The list of stop-words is ~1000 words long, implemented as a set and loaded via an initialiser. This was implemented in such a way to ensure the list is only loaded once and permits O(1) lookup compared to iterating an array to find a match every time. As the list is entirely lowercase, each word passed to the set for comparison is .downcase, rejecting them regardless of case without introducing a need to track whether a word began with a capital letter at the time of check.

Once purged of stop-words the remaining data is tallied and the top ten by size extracted via .tally.max_by(10) { |_, v| v }. Originally the top ten were selected using sort_by, reverse, and limit but exploration of Enumerable docs led me to realise sorting the entire array to pull the first ten elements is inefficient compared to other available methods.

Once passed to the view the frequent words hash is iterated by key, value with each populating a column per row.

Table of Contents

The generation of table of contents adopts similar logic to that of calculating the word count, in the sense it uses a method of falling back through specific elements in an attempt to identify a pre-existing table of contents and the anchors within, generating one built on the available page headings if an existing table cannot be identified.

The logical implementation is:

  1. Attempt to identify HTML element with reference to providing a table of contents or page outline, fallback to <h1> - <h6> if required
  2. Extract its level of nesting via heading strength or sum of list ancestors depending on identified ToC element as an element with multiple list declaration ancestors will always be a nested list.
  3. For each element extracted, strip numbered prefixes via regex
  4. Create a stack tracking nest level, assigning children to nested hashes where appropriate

Once this hash is returned it is rendered via a partial containing a conditional if children.present?. If true, the partial recursively renders itself until .present? evaluates to false, allowing the nested elements to display appropriately.

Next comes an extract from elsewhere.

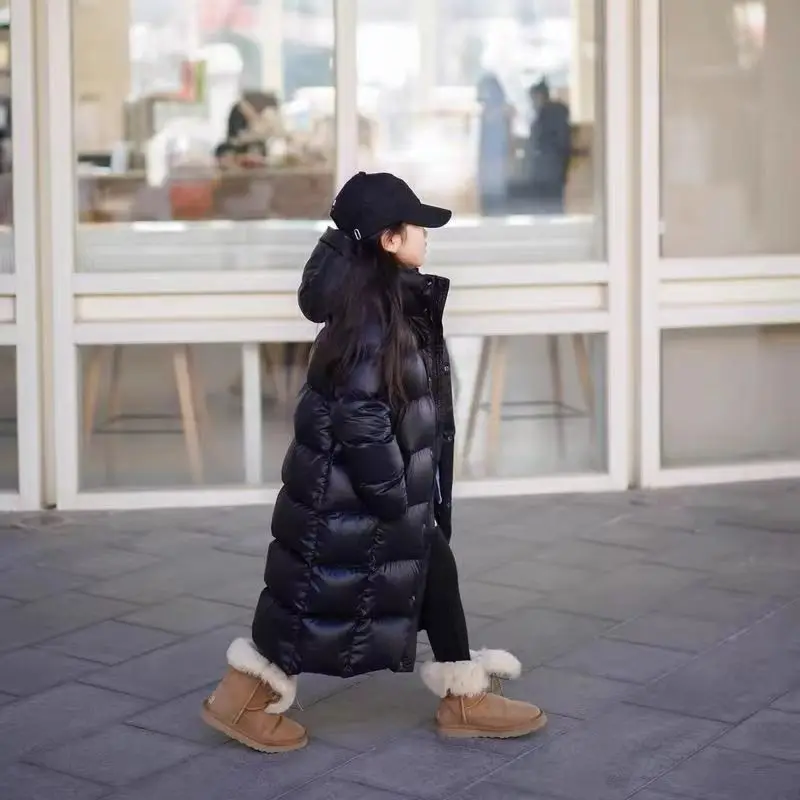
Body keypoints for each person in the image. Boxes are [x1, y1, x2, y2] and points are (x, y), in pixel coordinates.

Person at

Consideration was given to other methods of rendering, such as implementing javascript via stimulus to create the list elements dynamically instead of iterating a simple partial or rethinking the data structure used to hold the table so it was not nested to begin with but through use it was noticed that the show page for ruby-lang documentation for String loaded in its entirety in 230ms, significantly less time than required for users to lose attention for a task despite the sites side bar being longer than one would expect from most sites.

Testing

This submission aims to have an effective yet concise test-suite by testing the public implementation of the analysis interface using html fixtures, removing a dependency on a fetching library to be functional for the suite to run.

The tests make an effort to not evaluate the functions belonging to third-party libraries, meaning, while there is fall back logic with element selection the tests ensure the relevant fall back happens when it should. It does not evaluate whether Nokogiri is detecting the appropriate elements via its methods (mainly .css())to begin with, that responsibility would fall within the test suite of Nokogiri.

There is a system test present that was written to ensure url submission returns correctly depending on result, though this is not entirely comprehensive as the system is straight-forward enough to be mainly tested through use. There’s no JavaScript that would necessitate a full system test, even then, the argument could be made that system tests have failed.